A couple of weeks back, the National Library released another 10,000 digital images online. I glanced at the press release, lazily presumed these were old photographs along the lines of the Lawrence Collection, interesting in themselves, but peripheral to genealogy, and resumed my nap.
Then something niggled. Something about the Genealogical Office, one of my old stamping grounds. The Library catalogue (catalogue.nli.ie) did indeed have some nice old photos of the Bedford Tower in Dublin Castle, home of the GO up to the 1980s. But a search in the catalogue for “genealogical” digitised items also threw up wonderful, unsuspected riches, no fewer than 132 fully-imaged manuscripts from the GO’s collection.

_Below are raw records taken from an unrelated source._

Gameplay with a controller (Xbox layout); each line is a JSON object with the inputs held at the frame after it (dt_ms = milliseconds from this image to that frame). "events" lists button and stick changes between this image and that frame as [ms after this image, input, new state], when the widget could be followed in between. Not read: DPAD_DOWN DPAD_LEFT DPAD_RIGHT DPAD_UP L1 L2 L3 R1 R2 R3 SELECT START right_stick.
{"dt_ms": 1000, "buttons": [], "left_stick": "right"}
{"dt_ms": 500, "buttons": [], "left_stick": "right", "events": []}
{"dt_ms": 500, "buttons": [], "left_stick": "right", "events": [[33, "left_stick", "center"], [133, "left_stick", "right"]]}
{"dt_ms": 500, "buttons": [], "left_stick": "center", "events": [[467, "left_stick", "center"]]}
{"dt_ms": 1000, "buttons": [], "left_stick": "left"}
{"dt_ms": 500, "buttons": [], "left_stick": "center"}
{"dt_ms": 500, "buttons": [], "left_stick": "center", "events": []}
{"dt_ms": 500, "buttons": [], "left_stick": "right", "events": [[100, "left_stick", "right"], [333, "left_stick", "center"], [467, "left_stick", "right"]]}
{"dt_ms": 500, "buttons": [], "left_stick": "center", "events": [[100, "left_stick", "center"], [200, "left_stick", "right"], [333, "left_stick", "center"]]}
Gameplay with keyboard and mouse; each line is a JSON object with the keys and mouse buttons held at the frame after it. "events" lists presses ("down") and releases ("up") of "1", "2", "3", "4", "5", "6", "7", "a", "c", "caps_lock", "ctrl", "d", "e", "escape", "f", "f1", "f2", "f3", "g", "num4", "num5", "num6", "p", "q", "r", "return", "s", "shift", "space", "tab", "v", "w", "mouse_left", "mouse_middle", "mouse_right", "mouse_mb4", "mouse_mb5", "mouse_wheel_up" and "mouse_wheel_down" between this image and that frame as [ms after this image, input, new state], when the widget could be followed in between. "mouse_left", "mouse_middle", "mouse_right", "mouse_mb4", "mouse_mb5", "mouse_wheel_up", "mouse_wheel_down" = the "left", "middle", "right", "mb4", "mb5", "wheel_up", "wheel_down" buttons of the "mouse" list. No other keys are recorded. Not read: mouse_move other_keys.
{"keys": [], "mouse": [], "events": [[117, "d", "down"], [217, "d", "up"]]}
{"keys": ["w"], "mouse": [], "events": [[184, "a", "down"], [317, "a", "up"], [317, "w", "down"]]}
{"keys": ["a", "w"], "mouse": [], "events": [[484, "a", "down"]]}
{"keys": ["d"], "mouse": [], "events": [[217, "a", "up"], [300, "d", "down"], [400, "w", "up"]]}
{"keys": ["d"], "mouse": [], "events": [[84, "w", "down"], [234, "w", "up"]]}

Over the four centuries when it was the Office of Ulster King of Arms, from 1553 to 1943, the GO was the most intensely Anglo of all Anglo-Irish institutions, exclusively concerned with the heraldic rights of the wealthiest and most powerful. Distasteful as the ethnic politics may be now, some of the records created during those 390 years are extraordinary, and the Library catalogue now provides full direct access to a large sample of them.
My favourites are the seventeenth-century funeral entries, on-the-spot records of burial rites and families, usually accompanied by full-colour paintings of the arms displayed at the funeral. Have a look at bit.ly/1sp3OZ0 . They are both astonishingly vivid research tools and superb works of art, and make up just a small portion of the pre-1943 records now online
With commendable even-handedness, the catalogue also makes available a good selection of post-1943 grants of arms, including those to the Dublin Stock Exchange in 1945, to Muintir Mhathghamhna, the O’Mahony clan, in 1980 and to the Diocese of Clogher in 2006.
My only quibble is the absence of the original GO manuscript numbers in the catalogue reference – all the published guides and indexes use these numbers.
Otherwise, three whole-hearted cheers. More please.